The use of equity finance will create pressure for increases in dividend per share in the future.

C.

The use of debt finance will always result in an increase in earnings per share.

D.

Retained earnings is the cheapest form of equity finance.

E.

The use of debt finance increases the cost of equity.

F.

The use of debt finance is always preferable to equity finance.

Question 3

A company has a financial objective of maintaining a gearing ratio of between 30% and 40%, where gearing is defined as debt/equity at market values. 

The company has been affected by a recent economic downturn leading to a shortage of liquidity and a fall in the share price during 20X1.

 

On 31 December 20X1 the company was funded by:

•    Share capital of 4 million $1 shares trading at $4.0 per share.

•    Debt of $7 million floating rate borrowings.

 

The directors plan to raise $2 million additional borrowings in order to improve liquidity.  
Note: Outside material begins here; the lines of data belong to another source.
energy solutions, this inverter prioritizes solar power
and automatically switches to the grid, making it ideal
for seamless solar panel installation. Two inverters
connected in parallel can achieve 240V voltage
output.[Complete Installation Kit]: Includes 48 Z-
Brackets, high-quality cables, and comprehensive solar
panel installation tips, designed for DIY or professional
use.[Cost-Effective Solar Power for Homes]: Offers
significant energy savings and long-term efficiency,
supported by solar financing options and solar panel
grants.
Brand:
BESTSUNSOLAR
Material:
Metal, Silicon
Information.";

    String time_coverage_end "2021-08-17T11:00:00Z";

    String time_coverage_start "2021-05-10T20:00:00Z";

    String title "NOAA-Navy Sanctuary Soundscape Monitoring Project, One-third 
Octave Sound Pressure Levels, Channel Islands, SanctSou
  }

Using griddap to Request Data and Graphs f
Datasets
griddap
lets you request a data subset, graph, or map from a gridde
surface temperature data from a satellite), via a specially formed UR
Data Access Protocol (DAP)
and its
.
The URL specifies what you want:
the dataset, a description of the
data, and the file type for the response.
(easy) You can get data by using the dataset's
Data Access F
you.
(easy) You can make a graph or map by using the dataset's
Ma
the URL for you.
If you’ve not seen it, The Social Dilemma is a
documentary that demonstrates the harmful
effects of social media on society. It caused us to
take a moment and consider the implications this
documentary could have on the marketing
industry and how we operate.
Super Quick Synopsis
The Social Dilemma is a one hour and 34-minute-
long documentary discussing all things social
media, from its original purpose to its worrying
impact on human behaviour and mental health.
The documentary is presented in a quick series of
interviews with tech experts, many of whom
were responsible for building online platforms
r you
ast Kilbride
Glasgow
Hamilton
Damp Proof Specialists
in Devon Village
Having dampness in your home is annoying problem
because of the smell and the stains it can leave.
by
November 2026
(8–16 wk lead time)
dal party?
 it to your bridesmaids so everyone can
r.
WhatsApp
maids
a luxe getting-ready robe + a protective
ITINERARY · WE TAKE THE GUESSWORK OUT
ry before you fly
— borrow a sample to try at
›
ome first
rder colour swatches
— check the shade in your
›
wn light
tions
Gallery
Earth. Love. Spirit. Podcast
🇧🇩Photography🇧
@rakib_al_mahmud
They expect this to reassure investors about the company's liquidity position and result in a rise in the share price to $4.2 per share.

 

Is the planned increase in borrowings expected to help the company meet its gearing objective?

Options:

A.

No, gearing would increase but the gearing objective would be met both before and after the announcement.

B.

No, gearing would increase and the gearing objective would be exceeded both before and after the announcement.

C.

No, gearing would increase and the gearing objective would be met before the announcement but exceeded after the announcement.

D.

Yes, gearing would fall and the gearing objective would be exceeded before the announcement but met after the announcement.